TUC sets out key objectives for UK consultation law
The annual conference of the UK's Trades Union Congress took place in September 2002. We review the policies it adopted on key domestic and EU issues, including the implementation of the information and consultation Directive and UK membership of the euro.
The Trades Union Congress (TUC) held its annual conference on 9-12 September 2002 in Blackpool. A wide-ranging agenda included high-profile debates on employment law reform and European Union developments, as well as speeches from prominent guests, among them the UK Prime Minister, Tony Blair.

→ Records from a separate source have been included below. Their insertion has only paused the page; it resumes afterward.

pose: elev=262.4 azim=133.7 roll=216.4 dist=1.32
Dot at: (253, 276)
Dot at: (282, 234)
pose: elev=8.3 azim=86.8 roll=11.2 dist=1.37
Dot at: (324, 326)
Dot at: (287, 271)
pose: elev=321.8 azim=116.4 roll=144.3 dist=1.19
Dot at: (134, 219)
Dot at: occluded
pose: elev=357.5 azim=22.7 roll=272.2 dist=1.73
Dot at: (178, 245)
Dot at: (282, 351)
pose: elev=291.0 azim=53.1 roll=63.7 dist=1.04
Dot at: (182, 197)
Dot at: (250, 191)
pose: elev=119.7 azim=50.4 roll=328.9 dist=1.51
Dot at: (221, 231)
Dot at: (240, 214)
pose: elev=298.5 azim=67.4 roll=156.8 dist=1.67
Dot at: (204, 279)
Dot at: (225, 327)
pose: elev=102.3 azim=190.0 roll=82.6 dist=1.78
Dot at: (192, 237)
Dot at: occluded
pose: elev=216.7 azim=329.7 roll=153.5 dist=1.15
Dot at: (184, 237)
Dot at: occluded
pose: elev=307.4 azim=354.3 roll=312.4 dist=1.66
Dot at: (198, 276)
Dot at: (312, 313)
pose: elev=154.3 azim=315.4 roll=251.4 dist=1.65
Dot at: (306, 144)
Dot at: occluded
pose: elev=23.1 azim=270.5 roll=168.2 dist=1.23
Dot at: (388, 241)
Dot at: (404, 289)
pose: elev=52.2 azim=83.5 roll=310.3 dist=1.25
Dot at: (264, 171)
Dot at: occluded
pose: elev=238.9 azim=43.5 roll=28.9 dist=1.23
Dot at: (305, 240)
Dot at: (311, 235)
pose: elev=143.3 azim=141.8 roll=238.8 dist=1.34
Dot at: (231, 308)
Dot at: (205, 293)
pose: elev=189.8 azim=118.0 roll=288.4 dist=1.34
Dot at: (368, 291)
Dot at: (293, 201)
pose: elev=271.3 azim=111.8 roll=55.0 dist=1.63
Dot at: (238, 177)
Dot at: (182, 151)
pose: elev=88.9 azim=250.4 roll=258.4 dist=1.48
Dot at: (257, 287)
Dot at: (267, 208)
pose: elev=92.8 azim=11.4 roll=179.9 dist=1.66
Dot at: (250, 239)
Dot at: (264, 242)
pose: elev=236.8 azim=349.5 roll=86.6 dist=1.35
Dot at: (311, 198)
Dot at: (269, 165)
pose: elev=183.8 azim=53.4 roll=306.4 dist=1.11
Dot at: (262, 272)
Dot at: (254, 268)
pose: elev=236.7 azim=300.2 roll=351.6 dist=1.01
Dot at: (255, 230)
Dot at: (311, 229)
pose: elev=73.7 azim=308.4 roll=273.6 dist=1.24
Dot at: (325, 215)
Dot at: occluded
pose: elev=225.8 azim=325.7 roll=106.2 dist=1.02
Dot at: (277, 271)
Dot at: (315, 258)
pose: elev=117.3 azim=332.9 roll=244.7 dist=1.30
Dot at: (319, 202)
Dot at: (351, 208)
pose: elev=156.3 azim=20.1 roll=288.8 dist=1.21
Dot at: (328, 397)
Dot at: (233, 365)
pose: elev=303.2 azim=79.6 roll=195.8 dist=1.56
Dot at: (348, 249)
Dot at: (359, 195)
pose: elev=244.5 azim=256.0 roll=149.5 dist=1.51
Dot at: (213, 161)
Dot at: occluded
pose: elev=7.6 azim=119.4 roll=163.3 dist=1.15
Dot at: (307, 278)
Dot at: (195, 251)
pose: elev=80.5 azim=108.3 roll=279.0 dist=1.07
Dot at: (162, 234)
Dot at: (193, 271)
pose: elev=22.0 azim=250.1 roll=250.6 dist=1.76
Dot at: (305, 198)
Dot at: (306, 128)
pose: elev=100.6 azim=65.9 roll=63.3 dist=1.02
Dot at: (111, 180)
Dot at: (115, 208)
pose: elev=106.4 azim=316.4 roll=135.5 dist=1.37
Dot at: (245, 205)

The conference adopted a statement from the TUC general council calling for 'full and effective UK compliance' with the recent EU Directive (2002/14/EC) on information and consultation (EU0204207F). This identified six 'key TUC objectives' in respect of UK legislation to transpose the Directive:
- information and consultation should be via representatives of recognised trade unions where they are present, otherwise by independent representatives elected by employees;
- information and consultation arrangements should be permanent;
- the UK legislation should allow for negotiated, organisation-specific agreements;
- in the absence of agreed arrangements, there should be a statutory procedure enabling recognised unions or employees to trigger negotiations with management about establishing information and consultation arrangements, with reference to the Central Arbitration Committee if management fails to respond or negotiations fail. Statutory fallback arrangements should ultimately be applicable;
- the UK legislation should include clear requirements on the timing and subject matter of consultation; and
- there should be speedy and accessible mechanisms for resolving disputes, with effective sanctions to enforce compliance.
A resolution on employment rights approved by the conference instructed the TUC general council to lobby MPs on the need for effective transposition of the Directive and organise a conference to brief unions on the issues involved. More broadly, the resolution identified a range of employment law reforms that the TUC will be urging the government to adopt during the review of the Employment Relations Act 1999 which is now underway (UK0208101N).
The TUC’s position on UK entry into the European single currency was more equivocal than in recent years, reflecting a stronger 'euro-sceptic' tendency among affiliated unions.
The TUC general council presented a statement to the conference reviewing EU developments which said that the TUC would continue to 'press the case for positive support for UK membership' of the single currency if the government’s five economic tests are met (UK9905102F) and at a sustainable exchange rate. The statement was opposed by a number of major unions, including the Unison public service workers' union and the Transport and General Workers’ Union, but was eventually approved by 3,514,000 votes to 2,313,000. The conference also supported a resolution designed to bridge both pro- and anti-euro views. This stated that:
Congress does not believe that the interests of manufacturing industry, public services and the trade union movement will be best served by a referendum on the European single currency unless a sustainable exchange rate between the pound and the euro is achieved, greater government support for the consolidation and expansion of the European social model is demonstrated, and assurances regarding any repercussions of entry on public expenditure are received.
Among other key policy decisions, the conference:
- called for a substantial rise in the national minimum wage to between GBP 5.00 and GBP 5.30 by October 2004 (UK0207102N);
- called for removal of the scope for individual opt-outs from the 48-hour statutory limit on weekly working hours (UK0202102F); and
- voted to oppose the Private Finance Initiative (PFI) and the privatisation of public services and called for an independent inquiry into PFI with a moratorium on further PFI projects in the meantime (UK0111107F).
The TUC conference also expressed strong opposition to unilateral military action against Iraq by the USA or any other country and called for a multilateral approach to secure Iraqi compliance with UN Security Council resolutions. However, much of the Prime Minister’s speech to the conference the following day was devoted to setting out the case for military action against Iraq. Although his speech received a cool reception from delegates, speculation that the conference would give Mr Blair a rough ride on this and other issues proved wide of the mark.